Fable about American democracy: what it means to Iraqis

Rumours that coalition troops "fighting for freedom and democracy in Iraq" sometimes dealt harshly with its inhabitants started spreading among the Iraqis almost from the first days of the occupation. Witnesses would come forward, testifying to the violence shown by the American military towards the locals.

But the coalition authorities and the provisional Iraqi leadership have until recently preferred to avoid accenting this fact, still explaining such excesses by the difficult security situation in the country and the need to carry out determined action in the fight against terrorism.

The publication in the western media of documentary evidence of tortures and insults against Iraqi prisoners seems to have shocked both the Iraqis and the coalition authorities. The latter, which a couple of months previously leaked reports about investigations of cases of brutal treatment of Iraqis kept in prison by "some of the American military", tried to improve their image of "dedicated and just friends" of local population.

A still more tickling situation, ahead of elections to new provisional bodies of authority, is facing members of Iraq's governing council, who have not until now given any plausible explanation for their position on this issue.

As regards ordinary Iraqis, "such a present from occupying troops," according to a taxi driver in Baghdad, "could hardly have been expected by the Iraqi resistance just a couple of days ago." Abdel-Jabbar al-Qubeisi, a leading member of the Committee of Sunni Ulemas (theologians), has stressed: "The American behaviour in Iraq provokes only hatred from locals. Even those who have until recently seen no reason for resisting the occupation are now coming round to avenging themselves on the invaders for their insulted country and people".

According to him, last year coalition forces were never able to establish normal relations with Iraqis. And how could this be done if "during the year American troops kept arresting, killing, bursting into homes, forcibly taking money and valuables from inhabitants, taunting Iraqi prisoners of war, thus creating an atmosphere of terror in the country", al-Qubeisi noted with indignation.

"We have spoken of the humiliation and tortures in Abu Ghreib prison from the very start of the occupation of Iraq," Hussein al-Kazimi, a spokesman for Ayatollah Jawad al-Halisi, one of the influential spiritual leaders among Iraqi Shiites, told the agency. "The Americans are taking care exclusively of their own interests in Iraq, for the sake of which they are prepared to kill absolutely innocent residents, violate God-given laws and moral principles in disregard of any international obligations." Bitter mutual dislike existing between occupying authorities and locals was also pointed up in an interview with RIA Novosti by Abdel Gadi al-Daraji, a spokesman for radical Shiite leader Moqtada al-Sadr in Baghdad.

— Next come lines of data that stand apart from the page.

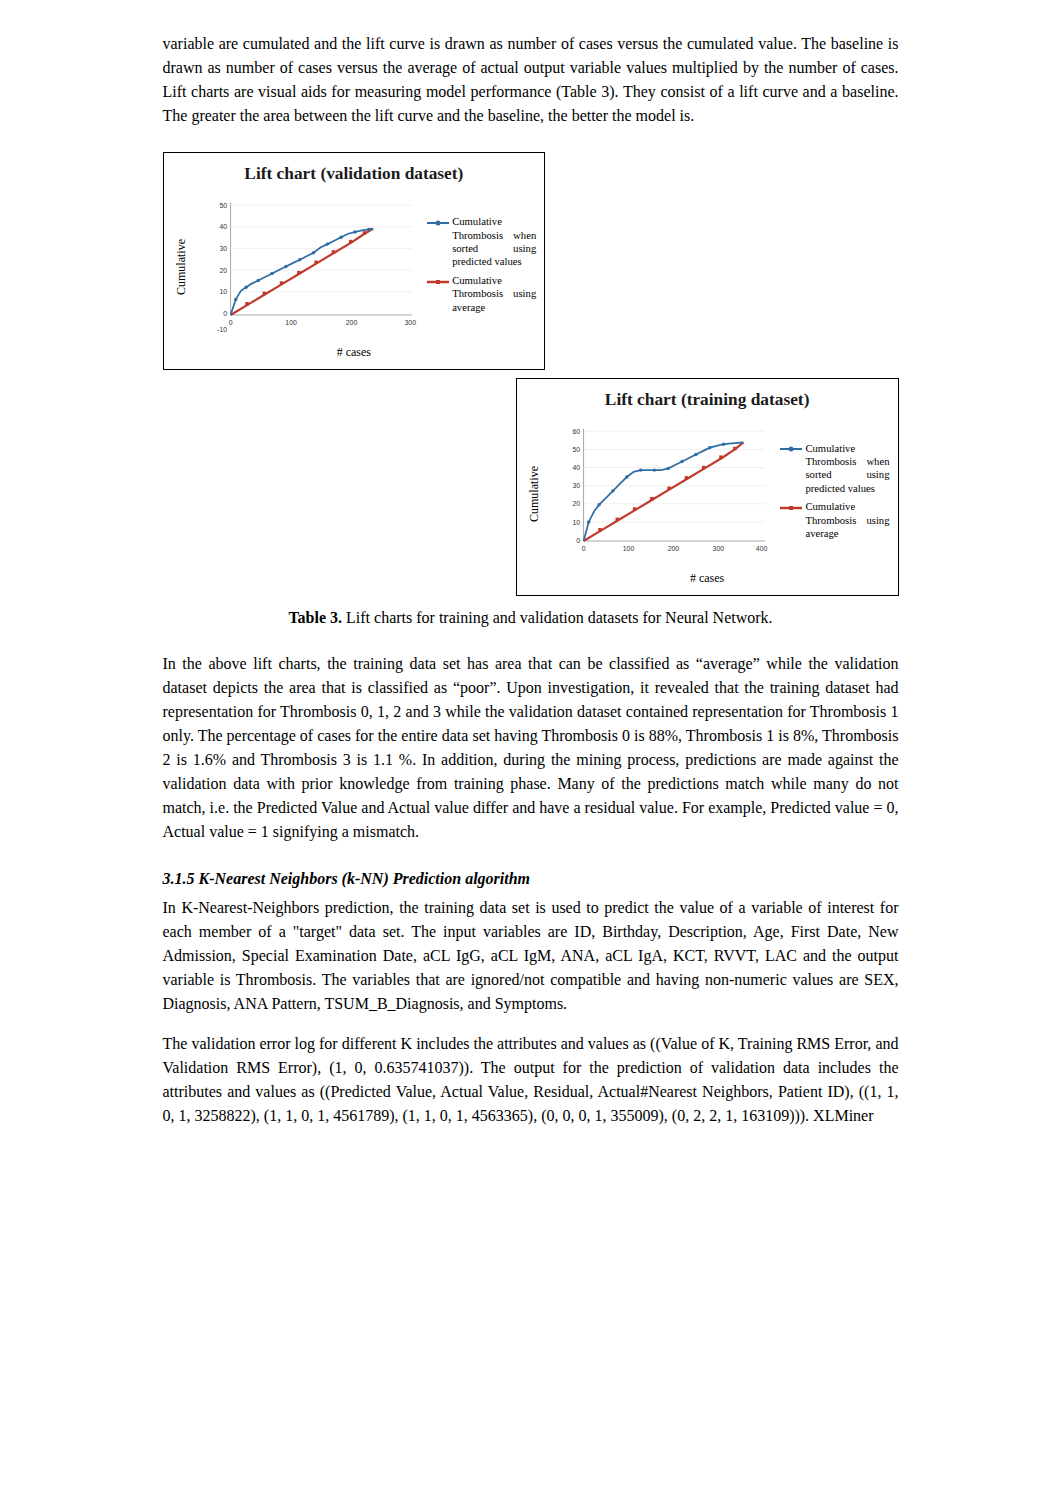variable are cumulated and the lift curve is drawn as number of cases versus the cumulated value. The baseline is drawn as number of cases versus the average of actual output variable values multiplied by the number of cases. Lift charts are visual aids for measuring model performance (Table 3). They consist of a lift curve and a baseline. The greater the area between the lift curve and the baseline, the better the model is.
Lift chart (validation dataset)
Cumulative
50 40 30 20 10 0 -10 0 100 200 300
Cumulative Thrombosis when sorted using predicted values
Cumulative Thrombosis using average
# cases
Lift chart (training dataset)
Cumulative
60 50 40 30 20 10 0 0 100 200 300 400
Cumulative Thrombosis when sorted using predicted values
Cumulative Thrombosis using average
# cases
Table 3. Lift charts for training and validation datasets for Neural Network.
In the above lift charts, the training data set has area that can be classified as “average” while the validation dataset depicts the area that is classified as “poor”. Upon investigation, it revealed that the training dataset had representation for Thrombosis 0, 1, 2 and 3 while the validation dataset contained representation for Thrombosis 1 only. The percentage of cases for the entire data set having Thrombosis 0 is 88%, Thrombosis 1 is 8%, Thrombosis 2 is 1.6% and Thrombosis 3 is 1.1 %. In addition, during the mining process, predictions are made against the validation data with prior knowledge from training phase. Many of the predictions match while many do not match, i.e. the Predicted Value and Actual value differ and have a residual value. For example, Predicted value = 0, Actual value = 1 signifying a mismatch.
3.1.5 K-Nearest Neighbors (k-NN) Prediction algorithm
In K-Nearest-Neighbors prediction, the training data set is used to predict the value of a variable of interest for each member of a "target" data set. The input variables are ID, Birthday, Description, Age, First Date, New Admission, Special Examination Date, aCL IgG, aCL IgM, ANA, aCL IgA, KCT, RVVT, LAC and the output variable is Thrombosis. The variables that are ignored/not compatible and having non-numeric values are SEX, Diagnosis, ANA Pattern, TSUM_B_Diagnosis, and Symptoms.
The validation error log for different K includes the attributes and values as ((Value of K, Training RMS Error, and Validation RMS Error), (1, 0, 0.635741037)). The output for the prediction of validation data includes the attributes and values as ((Predicted Value, Actual Value, Residual, Actual#Nearest Neighbors, Patient ID), ((1, 1, 0, 1, 3258822), (1, 1, 0, 1, 4561789), (1, 1, 0, 1, 4563365), (0, 0, 0, 1, 355009), (0, 2, 2, 1, 163109))). XLMiner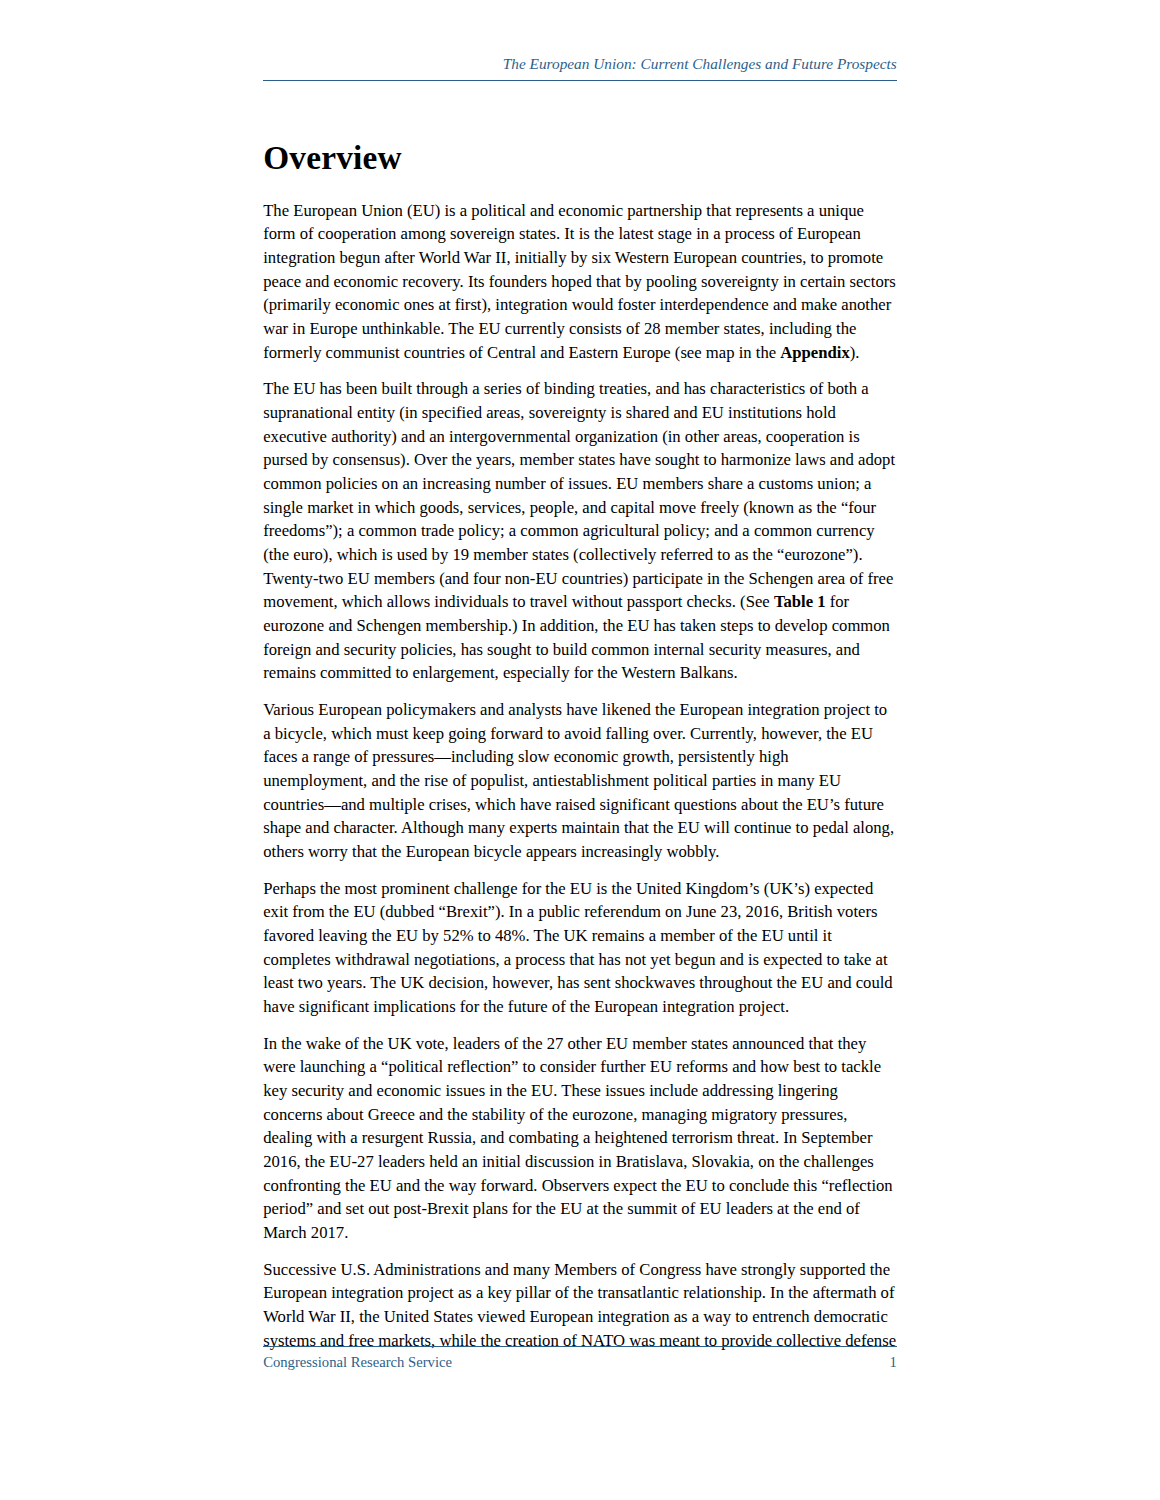The European Union: Current Challenges and Future Prospects
Overview
The European Union (EU) is a political and economic partnership that represents a unique form of cooperation among sovereign states. It is the latest stage in a process of European integration begun after World War II, initially by six Western European countries, to promote peace and economic recovery. Its founders hoped that by pooling sovereignty in certain sectors (primarily economic ones at first), integration would foster interdependence and make another war in Europe unthinkable. The EU currently consists of 28 member states, including the formerly communist countries of Central and Eastern Europe (see map in the Appendix).
The EU has been built through a series of binding treaties, and has characteristics of both a supranational entity (in specified areas, sovereignty is shared and EU institutions hold executive authority) and an intergovernmental organization (in other areas, cooperation is pursed by consensus). Over the years, member states have sought to harmonize laws and adopt common policies on an increasing number of issues. EU members share a customs union; a single market in which goods, services, people, and capital move freely (known as the “four freedoms”); a common trade policy; a common agricultural policy; and a common currency (the euro), which is used by 19 member states (collectively referred to as the “eurozone”). Twenty-two EU members (and four non-EU countries) participate in the Schengen area of free movement, which allows individuals to travel without passport checks. (See Table 1 for eurozone and Schengen membership.) In addition, the EU has taken steps to develop common foreign and security policies, has sought to build common internal security measures, and remains committed to enlargement, especially for the Western Balkans.
Various European policymakers and analysts have likened the European integration project to a bicycle, which must keep going forward to avoid falling over. Currently, however, the EU faces a range of pressures—including slow economic growth, persistently high unemployment, and the rise of populist, antiestablishment political parties in many EU countries—and multiple crises, which have raised significant questions about the EU’s future shape and character. Although many experts maintain that the EU will continue to pedal along, others worry that the European bicycle appears increasingly wobbly.
Perhaps the most prominent challenge for the EU is the United Kingdom’s (UK’s) expected exit from the EU (dubbed “Brexit”). In a public referendum on June 23, 2016, British voters favored leaving the EU by 52% to 48%. The UK remains a member of the EU until it completes withdrawal negotiations, a process that has not yet begun and is expected to take at least two years. The UK decision, however, has sent shockwaves throughout the EU and could have significant implications for the future of the European integration project.
In the wake of the UK vote, leaders of the 27 other EU member states announced that they were launching a “political reflection” to consider further EU reforms and how best to tackle key security and economic issues in the EU. These issues include addressing lingering concerns about Greece and the stability of the eurozone, managing migratory pressures, dealing with a resurgent Russia, and combating a heightened terrorism threat. In September 2016, the EU-27 leaders held an initial discussion in Bratislava, Slovakia, on the challenges confronting the EU and the way forward. Observers expect the EU to conclude this “reflection period” and set out post-Brexit plans for the EU at the summit of EU leaders at the end of March 2017.
Successive U.S. Administrations and many Members of Congress have strongly supported the European integration project as a key pillar of the transatlantic relationship. In the aftermath of World War II, the United States viewed European integration as a way to entrench democratic systems and free markets, while the creation of NATO was meant to provide collective defense
Congressional Research Service 1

According to him, photographs of tortures in Abu Ghreib are a graphic confirmation of the aggressive character of the American presence in Iraq.

In the view of al-Daraji, the latest proofs of crimes committed by coalition forces against Iraqis will cause an explosion of popular anger towards them in all the country's provinces, equally among Shiites and Sunnis.

"They have outraged the honour and pride of Iraqis. And this is not easily forgotten. Now even a child in Iraq will remember all his or her life what American freedom and democracy means in practice," said al-Daraji.